Thrillcrazyer/Qwen-2.5-1.5B_TAC_Teacher_Qwen14B is a 1.5 billion parameter language model derived from Qwen/Qwen2.5-1.5B-Instruct. Its primary distinction lies in its specialized fine-tuning on the DeepMath-103k dataset, a collection curated for mathematical reasoning tasks.

Training Methodology

The model was trained using the TRL library and incorporates the GRPO (Gradient-based Reward Policy Optimization) method. GRPO is a technique introduced in the research paper "DeepSeekMath: Pushing the Limits of Mathematical Reasoning in Open Language Models" (arXiv:2402.03300), specifically designed to improve a model's mathematical reasoning abilities.
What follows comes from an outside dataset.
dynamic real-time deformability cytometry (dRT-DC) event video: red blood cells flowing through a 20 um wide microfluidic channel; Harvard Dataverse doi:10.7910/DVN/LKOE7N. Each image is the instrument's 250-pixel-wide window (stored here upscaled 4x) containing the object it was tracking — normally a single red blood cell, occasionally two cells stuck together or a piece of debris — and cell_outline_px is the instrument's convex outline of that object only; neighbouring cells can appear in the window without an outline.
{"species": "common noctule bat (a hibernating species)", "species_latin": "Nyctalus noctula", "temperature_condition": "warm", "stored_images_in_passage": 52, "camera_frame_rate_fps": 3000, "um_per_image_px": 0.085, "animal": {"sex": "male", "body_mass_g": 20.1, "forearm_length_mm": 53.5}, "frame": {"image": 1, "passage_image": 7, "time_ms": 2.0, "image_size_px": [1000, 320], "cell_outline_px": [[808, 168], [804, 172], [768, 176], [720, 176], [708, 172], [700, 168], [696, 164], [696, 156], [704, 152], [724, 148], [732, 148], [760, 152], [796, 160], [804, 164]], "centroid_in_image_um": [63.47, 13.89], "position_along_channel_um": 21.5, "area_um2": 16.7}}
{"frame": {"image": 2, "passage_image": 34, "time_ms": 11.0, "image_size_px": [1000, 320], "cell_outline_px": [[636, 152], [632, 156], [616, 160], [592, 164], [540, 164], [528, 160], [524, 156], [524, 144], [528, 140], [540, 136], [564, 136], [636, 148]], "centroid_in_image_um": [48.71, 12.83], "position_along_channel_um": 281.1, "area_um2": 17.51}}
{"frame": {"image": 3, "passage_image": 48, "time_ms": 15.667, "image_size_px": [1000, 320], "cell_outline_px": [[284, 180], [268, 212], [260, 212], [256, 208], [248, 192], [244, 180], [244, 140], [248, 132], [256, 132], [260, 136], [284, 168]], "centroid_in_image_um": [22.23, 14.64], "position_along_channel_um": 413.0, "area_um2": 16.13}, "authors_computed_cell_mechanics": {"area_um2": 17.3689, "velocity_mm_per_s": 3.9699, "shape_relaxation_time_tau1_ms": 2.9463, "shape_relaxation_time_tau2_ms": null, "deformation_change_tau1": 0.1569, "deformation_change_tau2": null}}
This targeted training approach aims to enhance the model's performance on complex mathematical problems and logical deductions.

Key Capabilities

  • Enhanced Mathematical Reasoning: Specialized training on DeepMath-103k with GRPO focuses on improving the model's ability to understand and solve mathematical problems.
  • Instruction Following: Inherits instruction-following capabilities from its base model, Qwen2.5-1.5B-Instruct.
  • Context Handling: Supports a substantial context length of 32768 tokens, allowing for processing longer and more complex problem descriptions.

Use Cases

This model is particularly well-suited for applications requiring:

  • Solving mathematical equations and word problems.
  • Assisting in educational tools for math and logic.
  • Generating explanations for mathematical concepts.
  • Tasks that benefit from strong logical deduction and numerical understanding.